Auch wenn Rainer Werner Fassbinder 1969 mit „Liebe
ist kälter als der Tod“ sein Kinodebüt als Regisseur inszenieren durfte,
blieb er weiterhin dem Theater und vor allem seinem antiteater-Ensemble treu.
Innerhalb von drei Jahren realisierte Fassbinder neun Spielfilme, unter
denen sich gleich vier Theaterverfilmungen befinden: Nach zwei eigenen Stücken („Katzelmacher“,
„Der amerikanische Soldat“) folgte ein Stück von Carlo Goldoni („Das
Kaffeehaus“) und schließlich Marieluise Fleißers „Pioniere in Ingolstadt“.
Inhalt:
Als ein Pionierbautrupp Station in Ingolstadt macht, um eine
Brücke zu errichten, bringt die Anwesenheit des Militärs Bewegung in das
idyllische Städtchen, vor allem unter der weiblichen Bevölkerung. Das
Dienstmädchen Berta (Hanna Schygulla) verliebt sich in den gemeinen
Soldaten Karl (Harry Baer), der jedoch überhaupt kein Interesse daran
hat, sich in irgendeiner Weise zu binden. Berta wiederum weist Fabian (Rudolf
Waldemar Brem), den Sohn ihres Dienstherrn (Walter Sedlmayr), ab,
der es als sein gutes Recht betrachtet, beim Personal erotische Erfahrungen zu
sammeln. Alma (Irm Hermann) rühmt sich damit, bei den Männern gut
anzukommen, doch als sie mit dem einfachen Pionier Max (Günther Kaufmann)
schläft, lässt er sie spüren, dass sie keineswegs was Besonderes sei. Frieda (Carla
Egerer) wiederum ist auf der Suche nach der großen Liebe und wird bitter
enttäuscht. Die Pioniere leiden unter der Knute des Feldwebels (Klaus
Löwitsch), der seine verklemmten Männlichkeitskomplexe abreagiert, indem er
seine Untergebenen schindet und schleift…
Kritik:
Wie in vielen, gerade seinen frühen Filmen zeichnet auch „Pioniere
in Ingolstadt“ ein düsteres Bild der kleinbürgerlichen Engstirnigkeit, die
sich hier nur in dem Bemühen nach sexueller Bestätigung zu befreien versucht.
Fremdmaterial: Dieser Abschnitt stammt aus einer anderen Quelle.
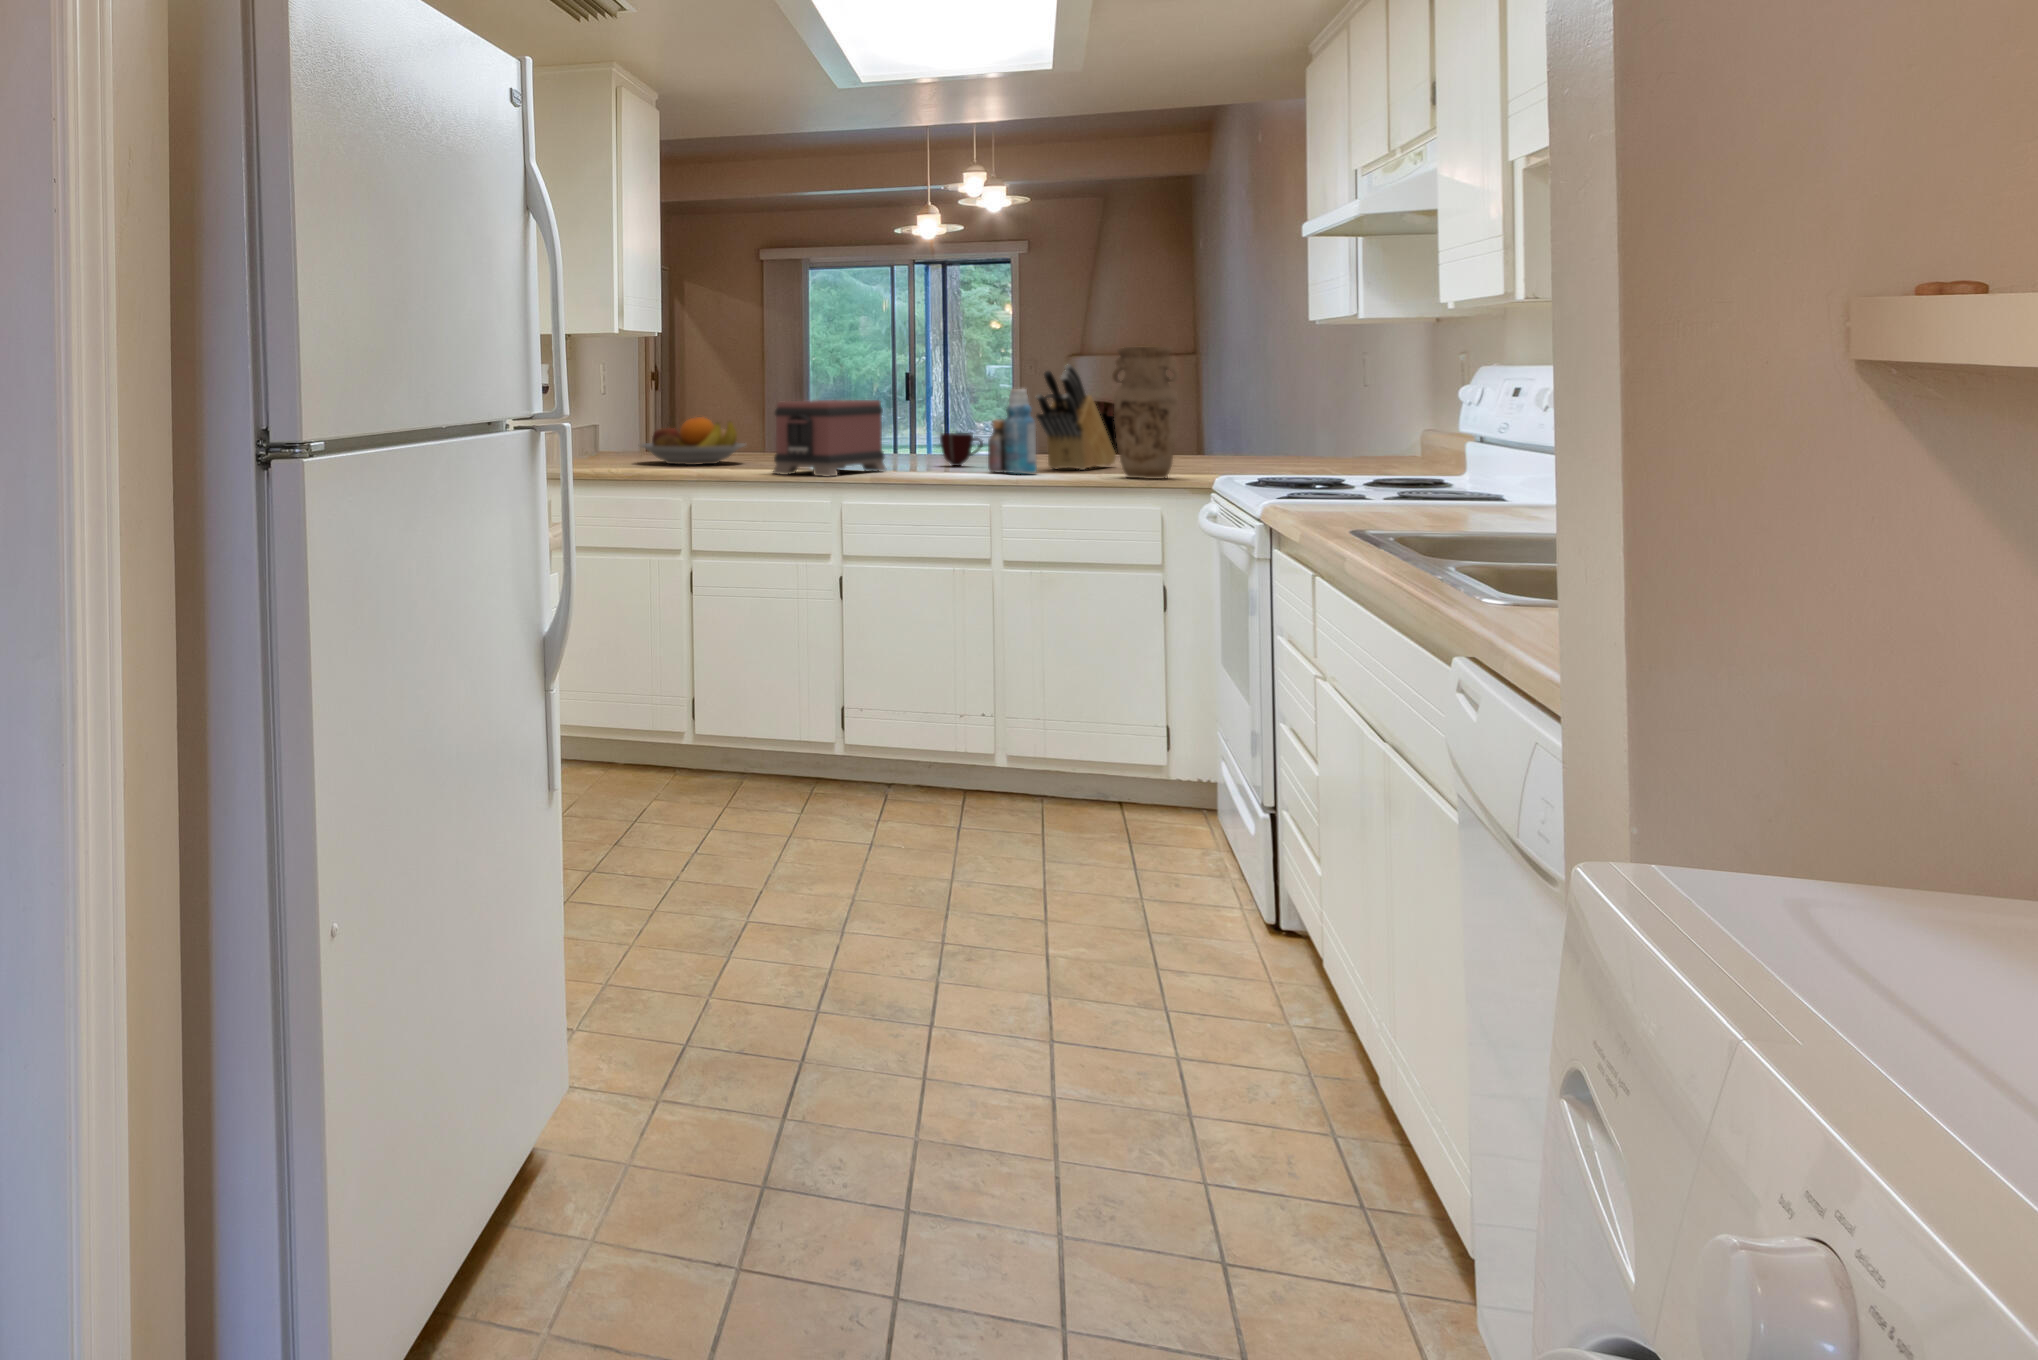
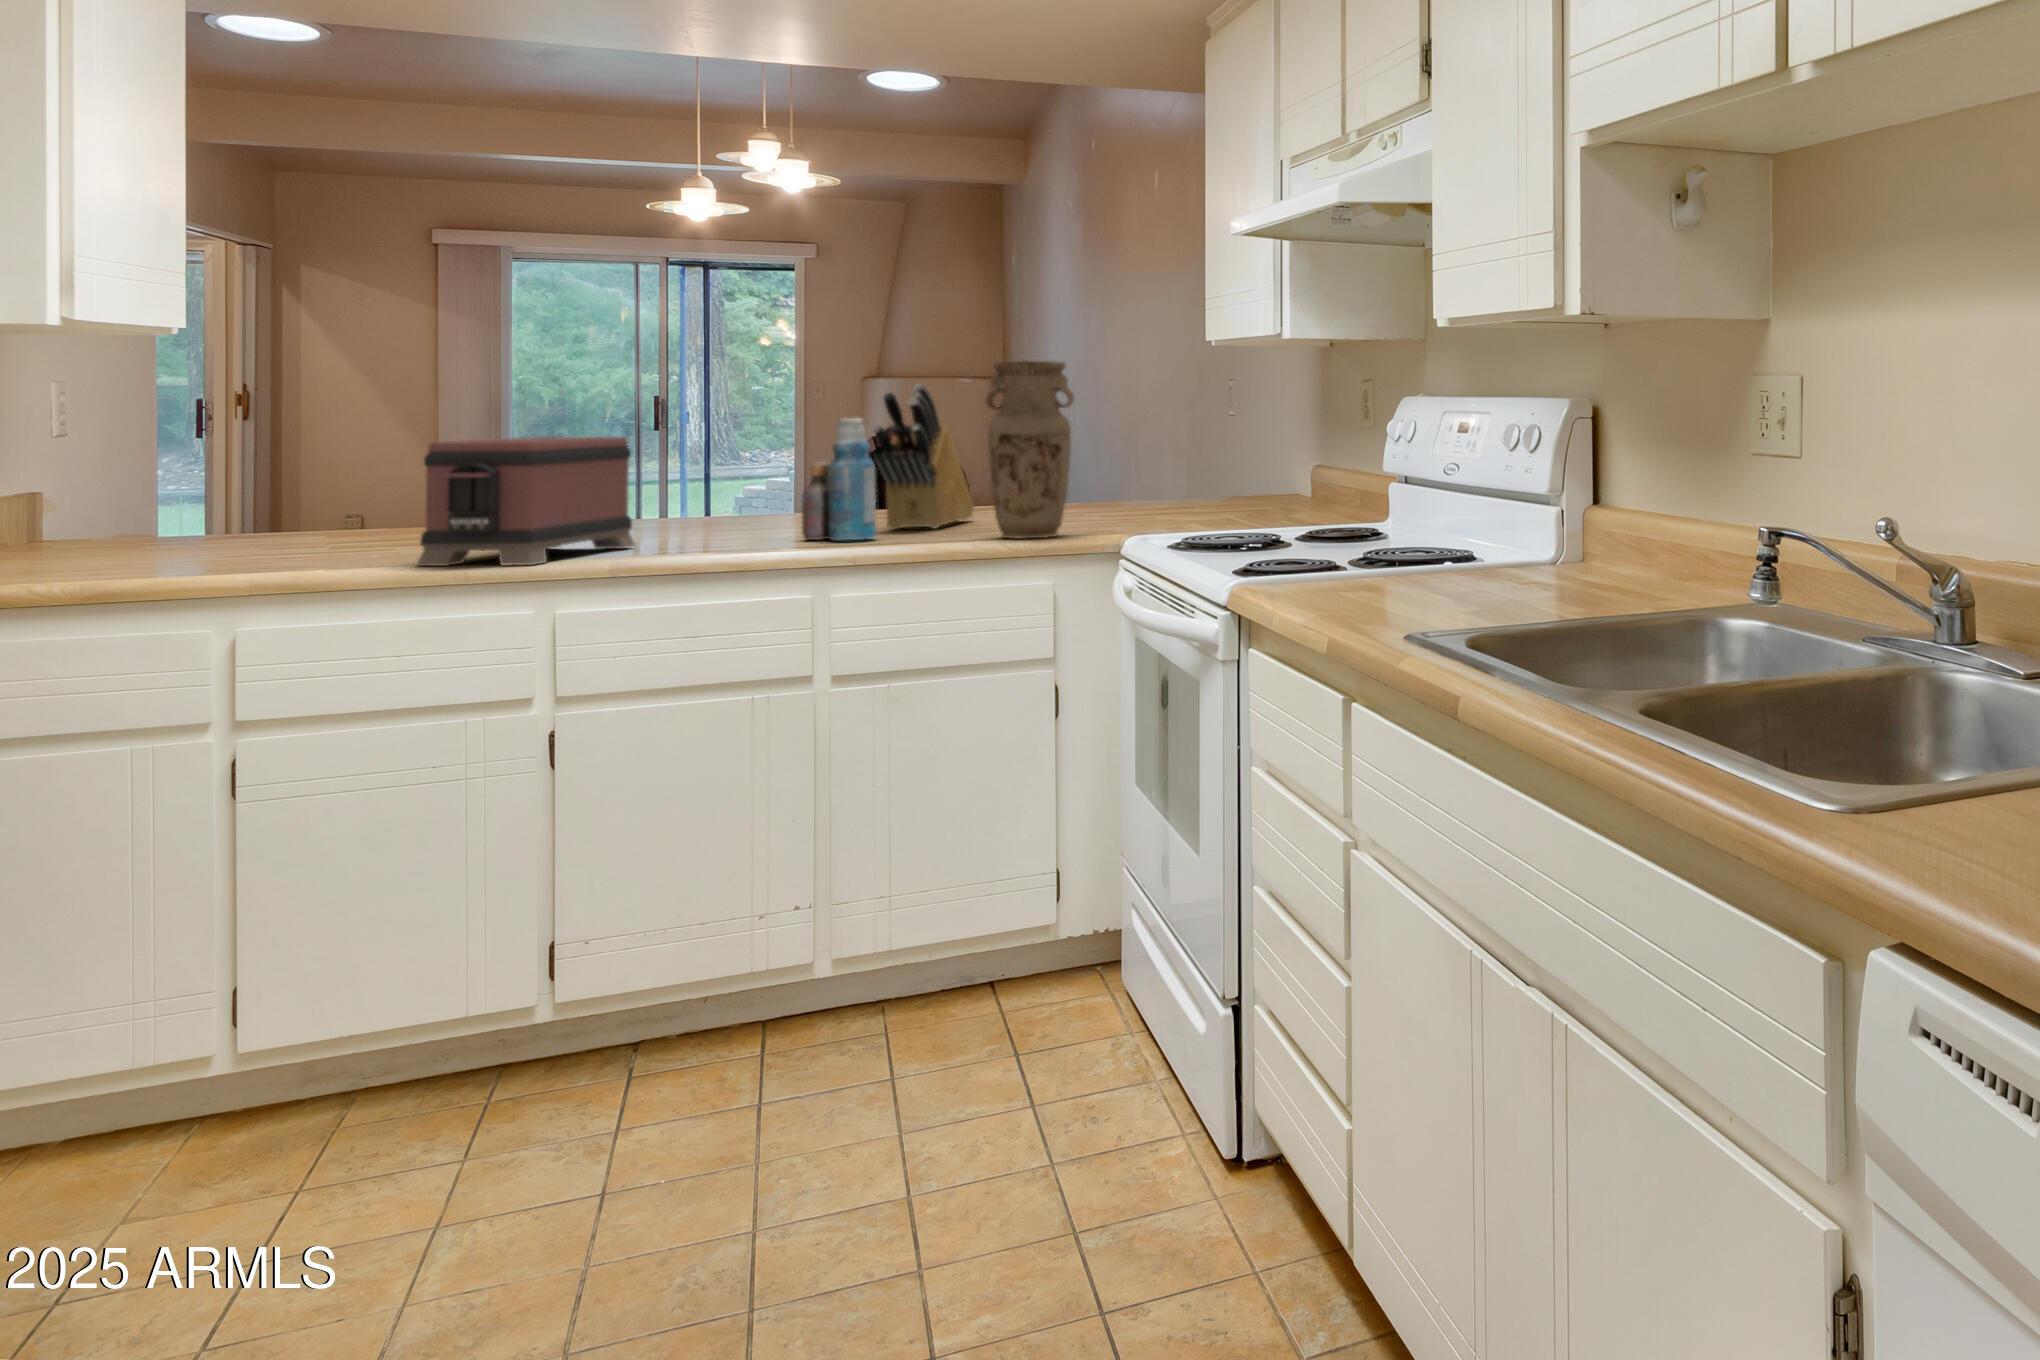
fruit bowl: present [640,417,745,465] -> none [124,470,371,555]
mug: present [940,433,983,466] -> none [722,483,790,532]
Während die Soldaten sich den befristeten Aufenthalt in der süddeutschen
Kleinstadt dadurch zu versüßen versuchen, indem sie mit den äußerst willigen
Mädchen dort anbandeln, sehnen sich die jungen Frauen nach Abenteuern und
Romantik, werden jedoch allesamt in ihren Träumen und Hoffnungen enttäuscht, weil
sie keine gleichwertige emotionale Bindung zu den Männern aufbauen können, während
sie sich untereinander neidisch beäugen. Fassbinder nutzt Fleißers
Vorlage einmal mehr dazu, das Unvermögen zu kommunizieren und die daraus
resultierende Einsamkeit zu thematisieren.